As if the Rheinfall weren’t enough, you can extend the thrills by spending a half day on the ropes course, zip lines, and swings of this outdoor park. I have to admit, when the producer told me that we’d be shooting this, I was skeptical. I’m the kind of traveler that passes up waterparks and other man-made attractions to spend time on more authentic experiences. However, this park is strung along the canopy of a forest and, while man-made, feels more like an exciting climbing trip. If you can’t tell from my “swing scene” in Real Rail Adventures: Swiss Grand Tour, my knees were shaking a bit before I jumped off of the high platform. It’s a blast!
You literally cannot miss the imposing Munot Fortress when you visit Schaffhausen. It sits atop a high hill in the center of the town with 360-degree views. Built over 400 years ago, it’s now the best place to get a bird’s-eye view of the town and its surroundings. Every evening at 9:00 pm, a watchman rings a bell for five minutes by hand, which used to be the signal that the town gates were closing for the night. Climb through the fortress to experience the dramatic interior lighting (a small travel tripod for your phone/camera will help get good low-light pictures here) before emerging on top for those stunning views. A ten-minute walk down the hill and across the Rhine will bring you to Munotblick Restaurant (“Munot view”), where you can dine on gourmet offerings under the Munot’s watchful gaze. En guete!
Half of the fun of visiting Stein am Rhein is to take the boat on the Rhine River. While there are official paid cruises that will take you from Schaffhausen to Stein am Rhein, your STP covers the two-hour trip (you can search for boat timetables on the SBB app or website). Once there, explore the old town with its colorfully-painted facades and timbered houses, and pay a visit to the Monastery of St. Georgen. If you’ve got the time, make the 25-minute climb to the majestic Hoehenklingen Castle, where, like so many places you’ll hike to in Switzerland, sports a fine restaurant where you can reward yourself for making the trip.

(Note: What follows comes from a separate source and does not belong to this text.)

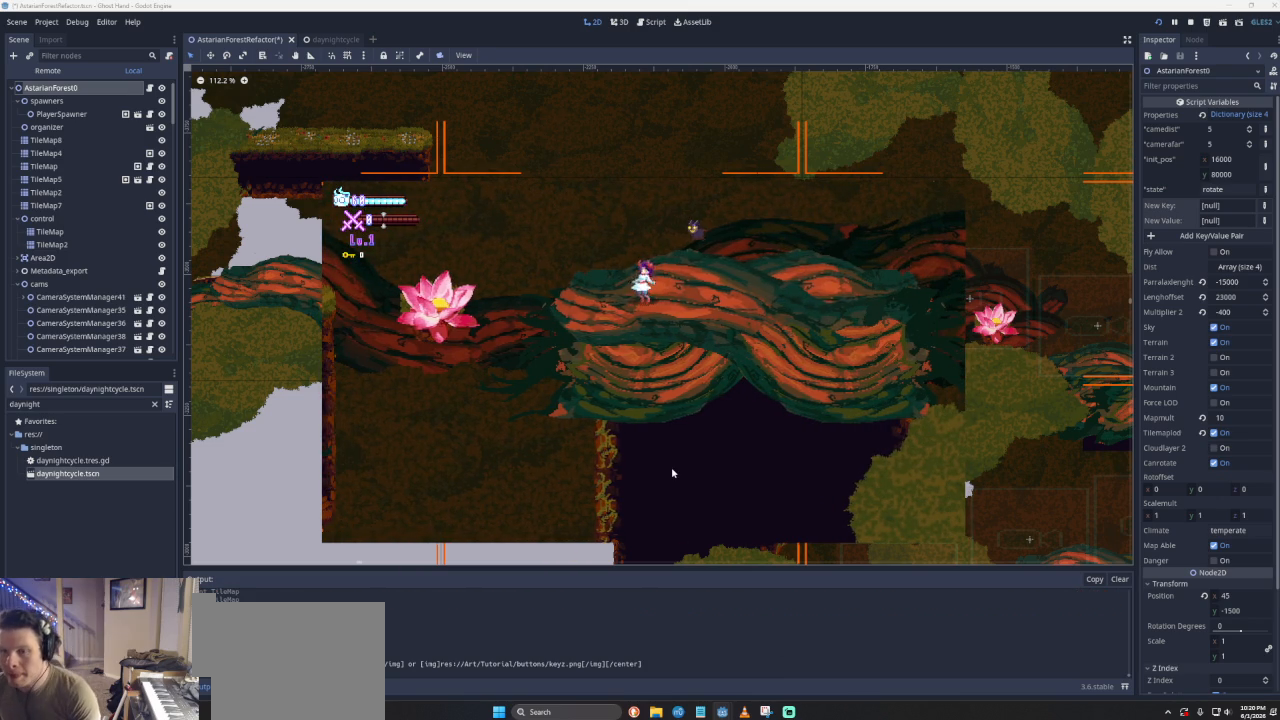
{"buttons": [], "left_stick": "left", "events": [[33, "left_stick", "left"], [167, "CROSS", "down"], [400, "CROSS", "up"]]}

This important Palaeolithic rock shelter is easy to reach by bus with your STP, as it’s just a quarter-mile walk from the bus stop at Dachsenbüel. Be aware that, while interesting, there is no museum or interpretive sign here. The original finds indicating this place’s importance, including a plate with an engraving of two horses and Neolithic burial items, are exhibited in the Schaffhausen Museum zu Allerheiligen (free with your STP).
While more of a commitment than two days may allow, this unique experience can help you slow down and savor the Swiss countryside. The route passes through several small villages and the offer includes a cargo e-bike with an expandable tent, a second e-bike for your companion, two nights of camping with breakfast, and other necessary camping gear. Highlights of the 40-mile route include the Hüttwilersee, a lake where you can stop for a swim and a meal, and the castle in Herdern. You’ll also pass through Stein am Rhein along the way.
If you’re in Zurich and can’t spare two days for Schaffhausen, try this half-day tour of the Rheinfall and Stein am Rhein, complete with transportation and a guide.